Evidence was ignored at the location where Nancy's body was found. Tire tracks were discovered leading up to her body. They did not match the Cooper's vehicles but police never took castings of them to determine the make and model of the unknown vehicle. Footprints were found that didn't match Brad's shoes but police never photographed them in detail or took castings. A cigarette butt and wiring large enough to bind a person's wrists were found but they were not tested for DNA until weeks before the trial began.

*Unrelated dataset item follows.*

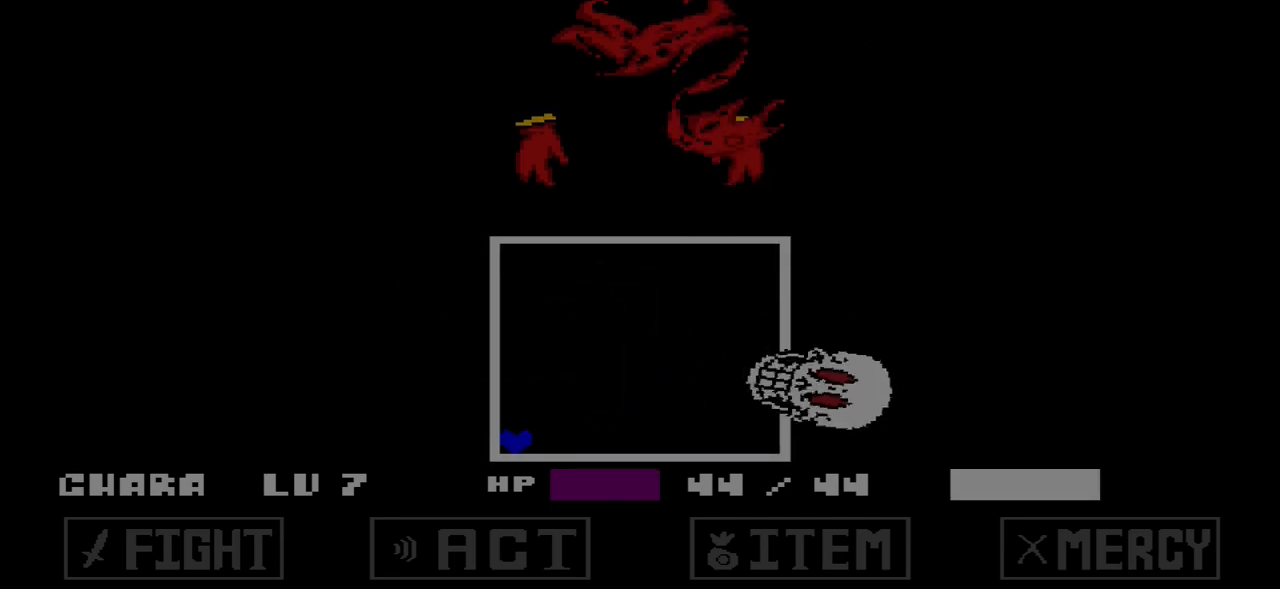
{"keys": ["up"], "events": [[167, "left", "up"], [334, "up", "down"]]}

Forensic evidence was poorly handled. Bug larvae were left in an unrefrigerated locker for two weeks, and by that time only a small percentage had survived. At the time of the analysis, only four insects were available for testing, so the time of death window could have been much narrower (and possibly could have cleared Brad of the murder accusation). Blood tracings were found under Nancy's nails but they were unable to identify DNA. In fact, they couldn't even pick up Nancy's own DNA. Caffeine was found in her system but, had a more accurate test been ordered, more information could have revealed a more precise time when she consumed it.

Digital evidence was mishandled. Days after receiving a preservation letter from the defense attorneys requesting the careful handling of all digital evidence, police claim to have accidentally wiped Nancy's Blackberry cell phone and destroyed the SIM card.

No forensic protocols were followed when police seized the Cooper's computers. Brad's laptop was left on for 27 hours while in police custody. Within that time, multiple files were altered and passwords were changed. The defense team had a network security expert witness and a digital forensic examiner ready to testify that spoliation and evidence of tampering were found on the machine. The judge never allowed the testimony into court, so the jury didn't see this crucial testimony.

According to the jury, Brad's conviction was based on a Google Maps search of the location where Nancy's body was found the day before she disappeared. But defense witnesses found several indications that search files had been planted on the computer. They all had invalid timestamps. Invalid timestamps can be an indication that the files were planted, because the computer didn't recognize the files and therefore assigned them an invalid timestamp.

The cursor file times for the open and closed hand were identical, which is impossible if it was a dynamic search (with clicking and zooming in on the map).

No cookie related to the search was found on Brad's computer. Such cookies are important because, if subpoenaed from Google, browsing history can be determined (as well as the computer used to do the actual search). The FBI recommended that the police subpoena those cookies but Cary police disregarded their advice. And police didn't turn over those files to the defense until it was too late (due to Google's privacy policy, they only hold onto records for nine months).

The search itself wasn't even logical since the cursor panned directly and immediately to the Fielding Drive location. From there it zoomed in several times before the browser closed. The entire search lasted a mere 42 seconds, with the final screen lasting two seconds. Clearly, the files were planted. The evidence was tainted and should never have been allowed in court.